● **TRY IT**
Would you please copy all of the data exactly, skipping the images?

● **PROVIDED RECORDS**

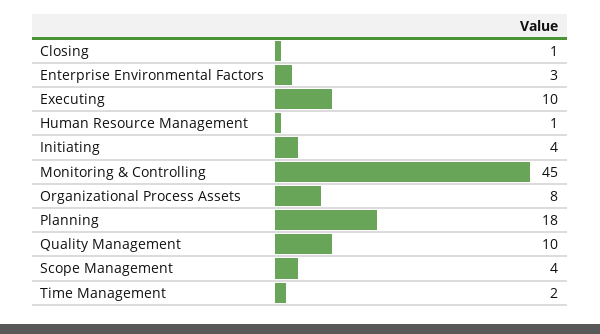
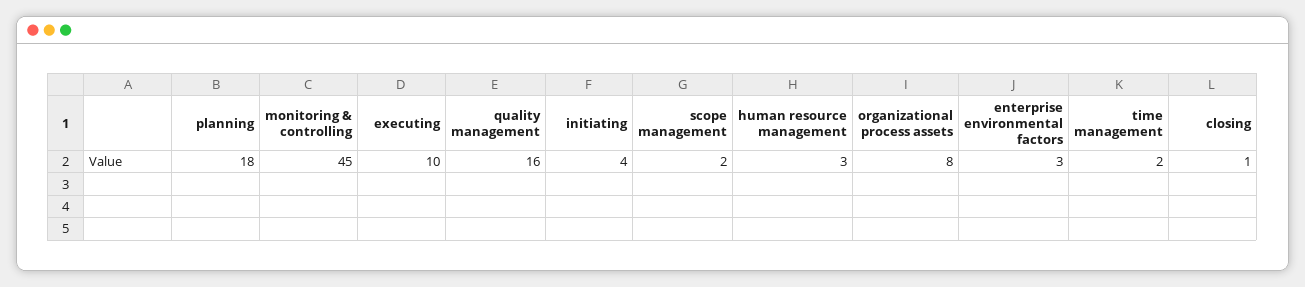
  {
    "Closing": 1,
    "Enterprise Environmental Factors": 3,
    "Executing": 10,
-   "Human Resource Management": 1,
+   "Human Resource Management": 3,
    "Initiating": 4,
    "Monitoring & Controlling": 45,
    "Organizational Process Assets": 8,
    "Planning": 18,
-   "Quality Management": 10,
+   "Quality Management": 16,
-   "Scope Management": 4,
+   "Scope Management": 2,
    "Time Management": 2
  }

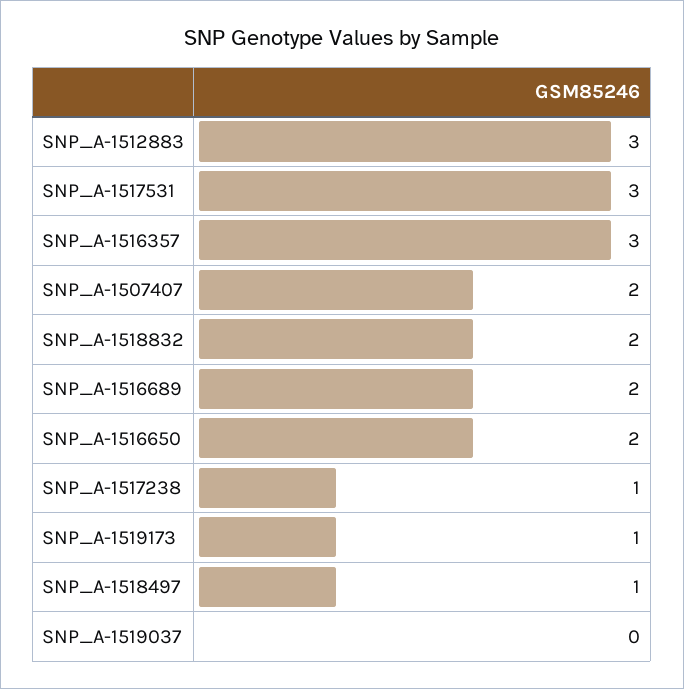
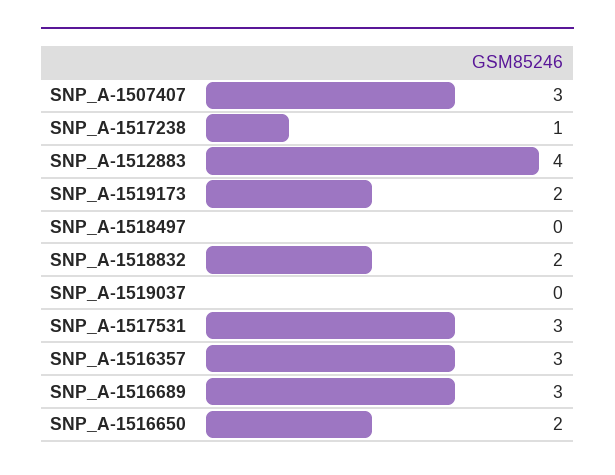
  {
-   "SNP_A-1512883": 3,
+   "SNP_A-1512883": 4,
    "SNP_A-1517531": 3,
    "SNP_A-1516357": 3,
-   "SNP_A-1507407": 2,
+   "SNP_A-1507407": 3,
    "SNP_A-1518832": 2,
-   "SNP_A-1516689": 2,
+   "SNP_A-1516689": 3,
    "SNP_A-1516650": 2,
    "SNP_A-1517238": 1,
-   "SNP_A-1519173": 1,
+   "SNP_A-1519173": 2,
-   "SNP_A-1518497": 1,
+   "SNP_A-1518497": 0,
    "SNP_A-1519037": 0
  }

● **ANSWER FOR THIS EXERCISE**
  {
    "Closing": 1,
    "Enterprise Environmental Factors": 3,
    "Executing": 10,
-   "Human Resource Management": 1,
+   "Human Resource Management": 3,
    "Initiating": 4,
    "Monitoring & Controlling": 45,
    "Organizational Process Assets": 8,
    "Planning": 18,
-   "Quality Management": 10,
+   "Quality Management": 16,
-   "Scope Management": 4,
+   "Scope Management": 2,
    "Time Management": 2
  }

  {
-   "SNP_A-1512883": 3,
+   "SNP_A-1512883": 4,
    "SNP_A-1517531": 3,
    "SNP_A-1516357": 3,
-   "SNP_A-1507407": 2,
+   "SNP_A-1507407": 3,
    "SNP_A-1518832": 2,
-   "SNP_A-1516689": 2,
+   "SNP_A-1516689": 3,
    "SNP_A-1516650": 2,
    "SNP_A-1517238": 1,
-   "SNP_A-1519173": 1,
+   "SNP_A-1519173": 2,
-   "SNP_A-1518497": 1,
+   "SNP_A-1518497": 0,
    "SNP_A-1519037": 0
  }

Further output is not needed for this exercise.